Monday, December 29, 2014

A simple source code line counter

We sometimes desperately want a tool that will count the total "real" line count of an opensource project or the projects we are working in. It should not count the blank lines and the comments so that we know how big is the code base.

Simpler the tool, better it is. Here is a simple tool (sourcelines.py click here ) I wrote which will do the simple job. Currently it supports C, C++, Java, Scala, Python, PHP and Perl, Go. But you may add other types as well by providing a comment syntax file (explained later).

How do we run the tool? Let us print the helps.
$ python sourcelines.py -h
Usage: sourcelines.py [options]

Options:
  -h, --help            show this help message and exit
  -c COMMENT_FILE, --comment-file=COMMENT_FILE
                        comment syntrax description file
  -d SOURCE_ROOT_DIR, --root-source-dir=SOURCE_ROOT_DIR
                        root directory for source code

An example run for counting the source code lines for Go 1.4
$ python sourcelines.py -d /home/geet/sws/go
File-type:       Go  Line-count:        473968
File-type:       Python  Line-count:       313
File-type:       C  Line-count:          170744
File-type:       C++  Line-count:               7
File-type:       Perl  Line-count:           929

The tool determines the file type by looking at the extension of the files and doesn't do any other magic for that. All the files with extension .pl will be assumed to be Perl files, all the files with extension .java will be assumed to be Java files etc.

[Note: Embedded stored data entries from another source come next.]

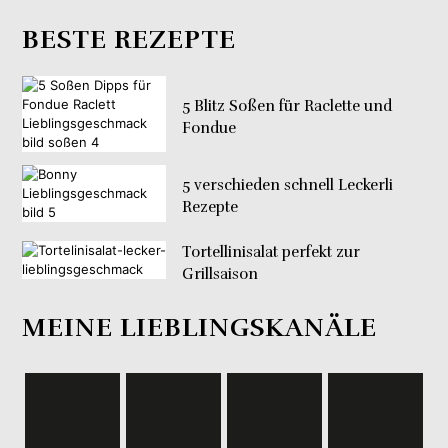
BESTE REZEPTE
5 Blitz Soßen für Raclette und
Fondue
5 verschieden schnell Leckerli
Rezepte
Tortellinisalat perfekt zur
Grillsaison
MEINE LIEBLINGSKANÄLE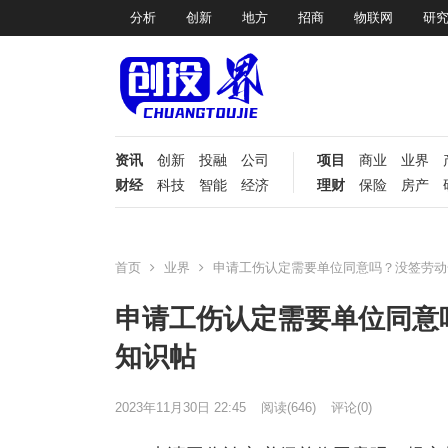
分析
创新
地方
招商
物联网
研
资讯
创新
投融
公司
项目
商业
业界
财经
科技
智能
经济
理财
保险
房产
首页
业界
申请工伤认定需要单位同意吗？没签劳动
申请工伤认定需要单位同意
知识帖
2023年11月30日 22:45
阅读
(646)
评论(0)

Now the tool doesn't know about Haskell files and how Haskell code is commented. It also doesn't know about Javascript files. So, we instruct the tool by providing it a Json file that describes how commenting is done in Haskell and Javascript files.

Below is content from the sample Json file  (let us name it as syntax_haskell_js.json):
{  "hs" : {
        "output_as" : "Haskell",
        "other_extns" : [ "haskell" , "hask" ],
        "start" : "{-",
        "end" : "-}",
        "whole_line" : ["--"]
    },   
    "js" : {
        "output_as" : "Javascript",
        "other_extns" : [ "javascript"],
        "start" : "/*",
        "end" : "*/",
        "whole_line" : ["//"]
    }
}

The Json file describes how the Haskell and Javascript files are commented. The top level keys denote the languages. So, hs and js are denoting Haskell and Javascript languages. Files with extension .hs are output as "Haskell" files.  Also, files with extensions .haskell and .hask will be treated as Haskell files. 
"start" tag denotes the start tag of a comment. For Haskell, it is '{-'. 
"end" tag denotes the end of a comment. For Haskell, it is '-}'.  
"whole_line" tag denotes the commenting tag which indicates the rest of the line to be a comment. For Haskell it is '--', for Javascript it is '//'.

A sample test run output is shown below:
$ python sourcelines.py -d . -c syntax_haskell_js.json
File-type:    Python  Line-count:     173
File-type:   Haskell  Line-count:      49